If you want to measure pulling power, I would think you should use a fish scale type of apparatus.
I think there should be some additional "rules":
The same "fish scale" should be used for all tests
The same type of tangent track should be used for all tests..ie brand of track. A track with flat top rails would be best, with no rail joints.
The rail should be on a flat/level surface.
The transformer or power supply should have the power to perform this test.
The "stop point" for the test should be the final, steady state, volts and amps that the loco can reach without slipping.
Each loco should be weighed. For steam locos, engines and tenders should be weighed separately.
Locos with traction tires should be tested separately from locos with no traction tires. Traction tires should be new and not contaminated. (Sounds like "new" or unrun locos only?)
If it is easy to determine the gear ratio/final drive ratio of each loco, it should be recorded.
Each loco tested should be lubricated (all axles and pickups), and ideally have approximately the same number of break in hours/miles.
The track voltage should be measured. Some loco motors will work best with more (or less) voltage than others, so both volts and amps should be recorded with digital meters.
All parasitic loads like smoke and sound should be turned off. How about non LED headlights?

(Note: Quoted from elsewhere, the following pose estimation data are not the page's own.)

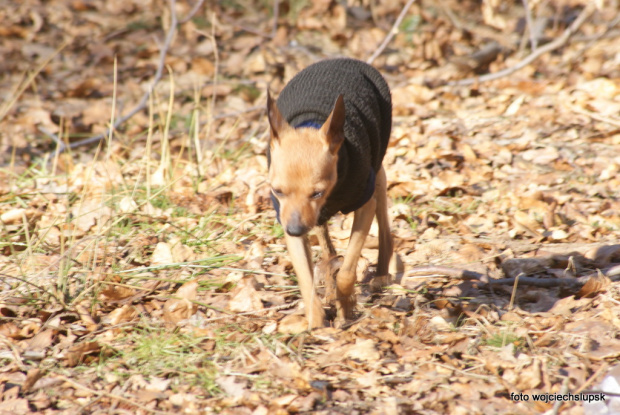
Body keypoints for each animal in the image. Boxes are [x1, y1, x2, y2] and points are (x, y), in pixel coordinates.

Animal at [266, 59, 392, 332]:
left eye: (318, 192)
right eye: (277, 191)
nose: (294, 229)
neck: (310, 123)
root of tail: (344, 59)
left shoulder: (364, 207)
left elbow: (347, 273)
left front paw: (346, 309)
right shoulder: (289, 221)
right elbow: (306, 279)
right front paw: (316, 323)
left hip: (377, 174)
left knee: (385, 229)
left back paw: (380, 274)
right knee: (327, 249)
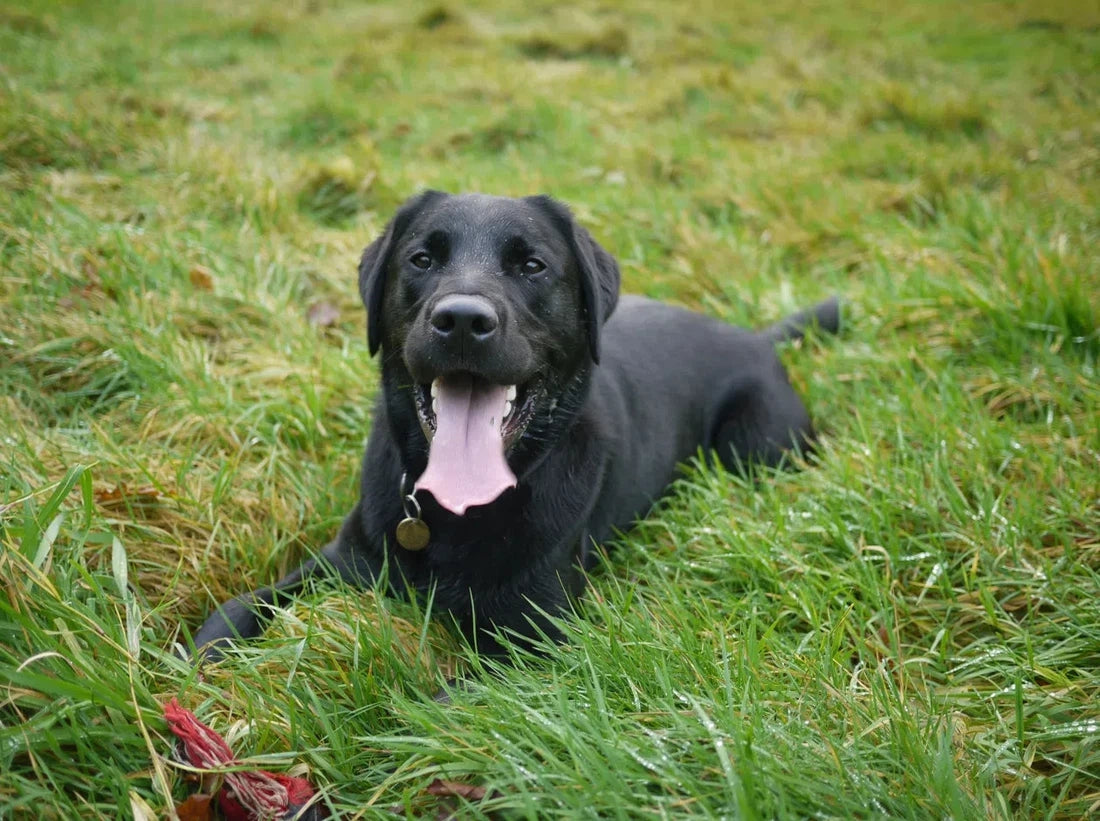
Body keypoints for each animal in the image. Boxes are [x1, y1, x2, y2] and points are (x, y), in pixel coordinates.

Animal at [193, 191, 836, 660]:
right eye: (421, 259)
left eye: (532, 266)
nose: (461, 320)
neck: (459, 509)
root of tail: (757, 338)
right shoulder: (345, 559)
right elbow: (240, 609)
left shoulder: (535, 636)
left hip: (759, 446)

Steam locos should be tested with tender, since steam locos with no tender (unless tank engines or fireless) never operated without a tender.
Diesel testing should be limited to power units only. So if an "A" unit as part of a set was not powered, it should be removed for the test, OR, two powered "A" units should be used for the test.
A test run in this manner might be destructive, so suggest that magazine reviewers do this type of work!